━━━━━ READING TEXT ━━━━━
Stream API

A Stream represents a sequence of elements and provides different kinds of operations to perform upon those elements.

Processing

Stream Operations

Stream operations are either intermediate (returns a Stream object and can be chained) or terminal (returns void or non-stream result).

A Stream pipeline is executed only when there is a terminal operation (like count(), collect(), forEach(), etc.). Otherwise, no operation on the stream will be performed. Once the terminal operation is performed, the Stream is finished and can’t be reused.

Any Stream can potentially have an unlimited number of elements going through it. In cases where it’s possible, stream elements are processed individually as they arrive:

persons.stream()
━━━━━ DATASET EXCERPTS ━━━━━
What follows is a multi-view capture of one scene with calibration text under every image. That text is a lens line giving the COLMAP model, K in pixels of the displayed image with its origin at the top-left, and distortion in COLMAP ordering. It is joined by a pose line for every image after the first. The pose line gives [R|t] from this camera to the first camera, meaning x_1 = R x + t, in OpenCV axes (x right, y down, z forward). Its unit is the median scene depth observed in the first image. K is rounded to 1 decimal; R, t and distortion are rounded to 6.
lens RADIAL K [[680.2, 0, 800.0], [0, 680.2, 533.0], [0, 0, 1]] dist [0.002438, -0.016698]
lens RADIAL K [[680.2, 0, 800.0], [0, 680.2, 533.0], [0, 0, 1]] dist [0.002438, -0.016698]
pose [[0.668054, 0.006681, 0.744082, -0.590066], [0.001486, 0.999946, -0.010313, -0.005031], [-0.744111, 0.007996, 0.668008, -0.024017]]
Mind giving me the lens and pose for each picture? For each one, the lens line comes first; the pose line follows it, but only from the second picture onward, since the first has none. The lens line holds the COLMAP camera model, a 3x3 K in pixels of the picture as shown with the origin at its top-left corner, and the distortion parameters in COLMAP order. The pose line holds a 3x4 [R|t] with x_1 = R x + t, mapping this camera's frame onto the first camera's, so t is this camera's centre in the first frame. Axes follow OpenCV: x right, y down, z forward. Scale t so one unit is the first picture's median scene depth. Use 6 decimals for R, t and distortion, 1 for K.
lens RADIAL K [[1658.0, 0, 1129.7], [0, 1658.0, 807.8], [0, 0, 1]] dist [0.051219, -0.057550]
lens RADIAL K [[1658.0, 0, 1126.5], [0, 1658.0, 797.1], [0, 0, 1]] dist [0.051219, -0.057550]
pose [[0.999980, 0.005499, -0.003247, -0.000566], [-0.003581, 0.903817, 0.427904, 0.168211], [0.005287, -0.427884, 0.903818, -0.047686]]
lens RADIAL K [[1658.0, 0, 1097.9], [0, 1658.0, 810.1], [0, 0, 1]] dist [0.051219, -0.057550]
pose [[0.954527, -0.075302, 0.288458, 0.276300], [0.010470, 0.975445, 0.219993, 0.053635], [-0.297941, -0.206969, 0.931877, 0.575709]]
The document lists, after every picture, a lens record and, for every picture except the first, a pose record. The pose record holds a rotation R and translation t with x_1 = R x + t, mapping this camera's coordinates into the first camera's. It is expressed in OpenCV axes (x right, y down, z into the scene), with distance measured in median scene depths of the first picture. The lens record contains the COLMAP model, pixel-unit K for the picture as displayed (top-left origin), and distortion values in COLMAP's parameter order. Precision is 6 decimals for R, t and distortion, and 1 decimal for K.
━━━━━
TASKS AND EXERCISES:
**1)** According to the Stream API text, when is a Stream pipeline executed?
**2)** List every terminal operation that the Stream API text gives as an example.
**3)** Reproduce the Stream API text from "A Stream represents" up to and including "persons.stream()".
The entries have no role here.

ANSWERS TO EACH TASK:
**1)** Only when there is a terminal operation.

**2)** count(), collect(), forEach()

**3)**
A Stream represents a sequence of elements and provides different kinds of operations to perform upon those elements.

Processing

Stream Operations

Stream operations are either intermediate (returns a Stream object and can be chained) or terminal (returns void or non-stream result).

A Stream pipeline is executed only when there is a terminal operation (like count(), collect(), forEach(), etc.). Otherwise, no operation on the stream will be performed. Once the terminal operation is performed, the Stream is finished and can’t be reused.

Any Stream can potentially have an unlimited number of elements going through it. In cases where it’s possible, stream elements are processed individually as they arrive:

persons.stream()